I believe that we will be lucky if Slackware 16.0 would not adopt this layout too, for compatibility with the bigger distros.
I for one, for the systems where I have the /usr in a separate squashfs file (to minimize to space occupied by Slackware), I use a custom "mkinitrd" package, which I keep in sync with the official one, BUT which ships a modified /init script, which does the mounting of /usr near of its final stage.
This solution I strongly suggest also for you, because is the most convenient and consistent way, until Slackware would make really customizable its initrd - with plugins or ability to run custom scripts. Or, even better, just stop using a separate /usr at all, if you can.
Because I seriously doubt that Slackware will ever do (again) a consistent /usr split in the future. After all, is too much work for so less gain.

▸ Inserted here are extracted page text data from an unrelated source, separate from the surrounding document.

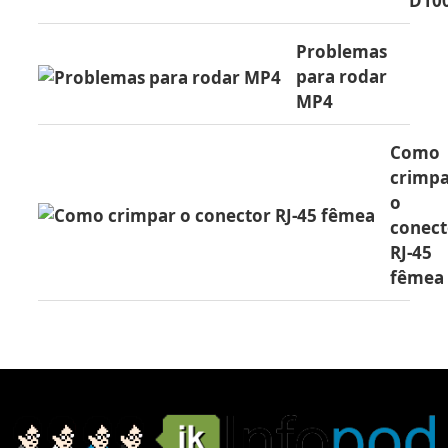
D10
Problemas
para rodar
MP4
Como
crimp
o
conect
RJ-45
fêmea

Last edited by LuckyCyborg; 02-21-2022 at 12:49 AM.
Can someone tell me the when/why Slackware divested itself from supporting separate /usr partitions? I've been building my installations this way for decades now and have to see any issues. That's not to say I won't eventually get burned now that it is no longer supported.

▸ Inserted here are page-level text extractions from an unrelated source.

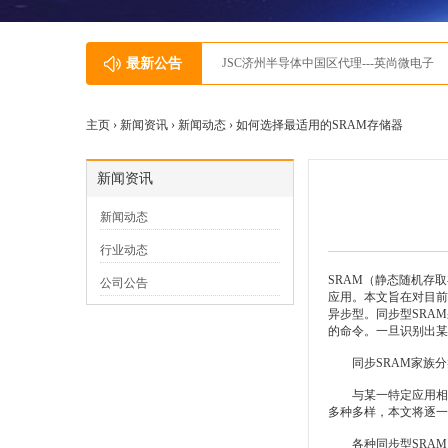
最新公告
英尚微获得灵动微颁发的灵动MindSPIN
主页 ›
新闻资讯
›
新闻动态
› 如何选择最适用的SRAM存储器
新闻资讯
新闻动态
行业动态
SRAM（静态随机存
公司公告
应用。本文旨在对目前
异步型。同步型SRA
的命令。一旦识别出某
同步
SRAM
家族分
与某一特定应用相适应
多种多样，本文将逐一
各种同步型SRAM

The only problem I encountered was libcryptsetup, which is now kept under /usr. Unlike the libcryptsetup of 14.2, this one depends on two external libraries that also live uder /usr, so one must move them all to /lib to make it work. In the long run, as LuckyCyborg says, there might be a whole other bunch of software in a similar situation, making a separate /usr impractical. I'm OK with that, in my case I had to separate /usr from / because the latter was out of disk space. But I would like the documentation to reflect such a change.
Last edited by Ilgar; 02-21-2022 at 02:54 AM.
Reason: Typo
The reason for this request is that MPV behaves way better than MPlayer on boxes with Chihuahua CPUs.
From my own experiences, on boxes having dual cores with 10-15W TDP CPUs like Intel Celeron J1800 or AMD E3000, the 1080p videos encoded with HEVC (or H265) are way too much for MPlayer to handle, resulting in high cpu usage and framing like hell. Basically, the videos are unwatchable.
Yet, the MPV plays them quite fine even on those boxes and with a visible lower CPU load.
Because of those visible superior performances on low power (certainly also on old) CPUs, I believe that adding it as an alternative to MPlayer would be very nice.
I confirm that MPV works fine while MPlayer have huge issues with videos encoded with x265 and 1080p resolution, on my mini-PC with Intel Atom x4 z8350, so it's not necessary related only to dual core CPUs.
Last edited by ZhaoLin1457; 02-21-2022 at 04:22 AM.
Do we have a GUI tool for file search in 15.0? The average Slackware user might be expected to use 'find' in the terminal, but I am sure there are users who would be more comfortable with a GUI tool. 14.2 had kfind as part of KDE, but now it's gone and I don't know what the replacement is, if any.
There was searchmonkey in the SBo repo, but it is also gone. Currently I can see SGsearch in the git repo. Any other suggestions?
Do we have a GUI tool for file search in 15.0? The average Slackware user might be expected to use 'find' in the terminal, but I am sure there are users who would be more comfortable with a GUI tool. 14.2 had kfind as part of KDE, but now it's gone and I don't know what the replacement is, if any.
There was searchmonkey in the SBo repo, but it is also gone. Currently I can see SGsearch in the git repo. Any other suggestions?